Unlock the Editor’s Digest for free
Roula Khalaf, Editor of the FT, selects her favourite stories in this weekly newsletter.
Rachel Reeves has insisted she will not give “false hope” to proponents of building a new railway line north of Birmingham as an alternative to the cancelled leg of HS2.
The chancellor said the government’s transport focus is “connectivity within the north of England” rather than on the West Coast mainline.
“What I don’t want to do, which is what the previous government [did], is give people false hope,” she told the Financial Times.
Reeves was speaking as she promised to “hardwire” regional growth into the government’s objectives, saying that past Conservative governments failed to keep their pledges to “level up” the economy.
That idea for a new rail link between Birmingham and Manchester was tabled by Labour mayors in the two cities in September. It included a proposal to part-fund the project through the private sector in order to limit the cost to the state.
Louise Haigh, who was transport secretary at the time, said it was “perfectly viable to explore” using such private funding, while government figures have said a feasibility study will be launched.
Speaking as she travelled up to meetings with cabinet members and mayors in north-east England, Reeves insisted she was “not against . . . private investment in transport projects”.
She added that any northern transport proposals would be spelt out in the Comprehensive Spending Review, expected early next summer, but declined to outline what they might include.
Under the Conservatives from 2019 onwards, the government promised to “level up” the economy of the UK, which has for many years relied on higher productivity in south-east England.
Reeves said there was “nothing wrong” with the premise, but that “there was never any real substance behind it”.
Her changes to the fiscal rules in October’s Budget represented a “transformational” approach to Treasury investment decisions outside of London, she said, because new capital investments would now be accounted for as assets rather than solely as liabilities.
She also cited the National Wealth Fund, a £5.8bn pot intended to make growth-focused capital investments, even though this is smaller than the £7.3bn originally promised in the election.

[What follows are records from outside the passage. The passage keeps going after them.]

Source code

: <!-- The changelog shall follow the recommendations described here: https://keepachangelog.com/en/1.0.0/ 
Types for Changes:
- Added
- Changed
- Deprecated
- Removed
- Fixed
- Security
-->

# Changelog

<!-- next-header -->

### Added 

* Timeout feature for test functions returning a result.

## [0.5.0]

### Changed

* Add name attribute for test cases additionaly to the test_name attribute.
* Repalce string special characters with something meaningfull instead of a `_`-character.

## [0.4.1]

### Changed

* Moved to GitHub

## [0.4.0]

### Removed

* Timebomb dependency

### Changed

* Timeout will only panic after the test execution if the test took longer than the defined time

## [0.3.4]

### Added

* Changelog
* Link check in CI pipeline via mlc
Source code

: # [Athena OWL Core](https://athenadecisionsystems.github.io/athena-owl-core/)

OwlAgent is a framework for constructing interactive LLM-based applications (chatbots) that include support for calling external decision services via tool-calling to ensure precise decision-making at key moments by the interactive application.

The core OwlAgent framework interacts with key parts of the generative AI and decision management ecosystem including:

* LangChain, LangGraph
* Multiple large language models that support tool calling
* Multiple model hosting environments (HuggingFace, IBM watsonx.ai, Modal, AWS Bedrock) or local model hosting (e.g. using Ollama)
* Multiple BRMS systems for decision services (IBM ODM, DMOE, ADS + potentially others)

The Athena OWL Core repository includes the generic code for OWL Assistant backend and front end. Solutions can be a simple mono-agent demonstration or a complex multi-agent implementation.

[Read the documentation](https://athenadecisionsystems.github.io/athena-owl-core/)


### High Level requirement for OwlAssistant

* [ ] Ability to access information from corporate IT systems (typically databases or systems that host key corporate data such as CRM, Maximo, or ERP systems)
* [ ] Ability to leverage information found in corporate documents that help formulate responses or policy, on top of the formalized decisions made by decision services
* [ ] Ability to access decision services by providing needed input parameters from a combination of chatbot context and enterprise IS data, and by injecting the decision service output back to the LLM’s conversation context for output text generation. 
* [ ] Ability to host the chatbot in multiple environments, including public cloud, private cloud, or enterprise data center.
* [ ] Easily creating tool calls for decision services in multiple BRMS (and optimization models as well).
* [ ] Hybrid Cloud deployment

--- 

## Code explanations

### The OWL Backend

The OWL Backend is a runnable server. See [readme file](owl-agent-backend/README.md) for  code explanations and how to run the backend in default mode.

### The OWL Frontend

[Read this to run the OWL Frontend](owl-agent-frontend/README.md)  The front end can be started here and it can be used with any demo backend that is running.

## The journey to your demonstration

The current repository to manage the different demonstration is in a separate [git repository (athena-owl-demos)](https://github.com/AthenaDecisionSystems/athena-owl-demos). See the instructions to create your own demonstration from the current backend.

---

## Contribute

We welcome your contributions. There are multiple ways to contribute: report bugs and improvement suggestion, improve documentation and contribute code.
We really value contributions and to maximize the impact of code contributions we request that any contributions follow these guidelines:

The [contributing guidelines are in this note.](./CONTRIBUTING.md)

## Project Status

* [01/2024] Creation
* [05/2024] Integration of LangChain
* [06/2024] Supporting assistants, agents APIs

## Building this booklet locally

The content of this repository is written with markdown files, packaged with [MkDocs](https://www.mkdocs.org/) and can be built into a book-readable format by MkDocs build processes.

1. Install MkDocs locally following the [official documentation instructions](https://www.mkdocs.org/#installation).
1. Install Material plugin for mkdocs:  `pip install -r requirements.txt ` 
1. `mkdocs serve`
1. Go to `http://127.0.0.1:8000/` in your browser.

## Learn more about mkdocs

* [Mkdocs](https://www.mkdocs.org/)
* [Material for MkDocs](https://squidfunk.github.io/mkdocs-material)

Reeves said the policies represented “two big bets” being made by Labour in the economy outside of London and the South East.
The National Wealth Fund’s focus on energy projects, she added, was itself a “levelling up” policy.
“The truth of that is that most of those [projects] are outside London and the South East,” she said, adding: “Whether it is batteries, or ports, or offshore wind, or carbon capture, or green hydrogen, those are jobs and industries that will be located outside of London, actually often in the north of England.”
Reeves was speaking after Prime Minister Sir Keir Starmer outlined six “milestones” as measures of the government’s progress on its wider goals, seen partly as levers with which to force Labour’s agenda through Whitehall. The targets include an increase in living standards and the construction of 1.5mn new homes.
Many in government view them as indicative of the Treasury’s likely departmental priorities in the chancellor’s forthcoming spending review.
However, Reeves denied that areas such as transport and local government — which do not feature explicitly in the milestones — may struggle to argue for investment as a result.
“We’re thinking about things across government departments, not a siloed approach,” she said.
“You’re not going to build 1.5mn homes without more transport infrastructure to go alongside them. You’re not going to lift real household disposable income unless people are able to get to good jobs paying decent wages. So transport is a key enabler.”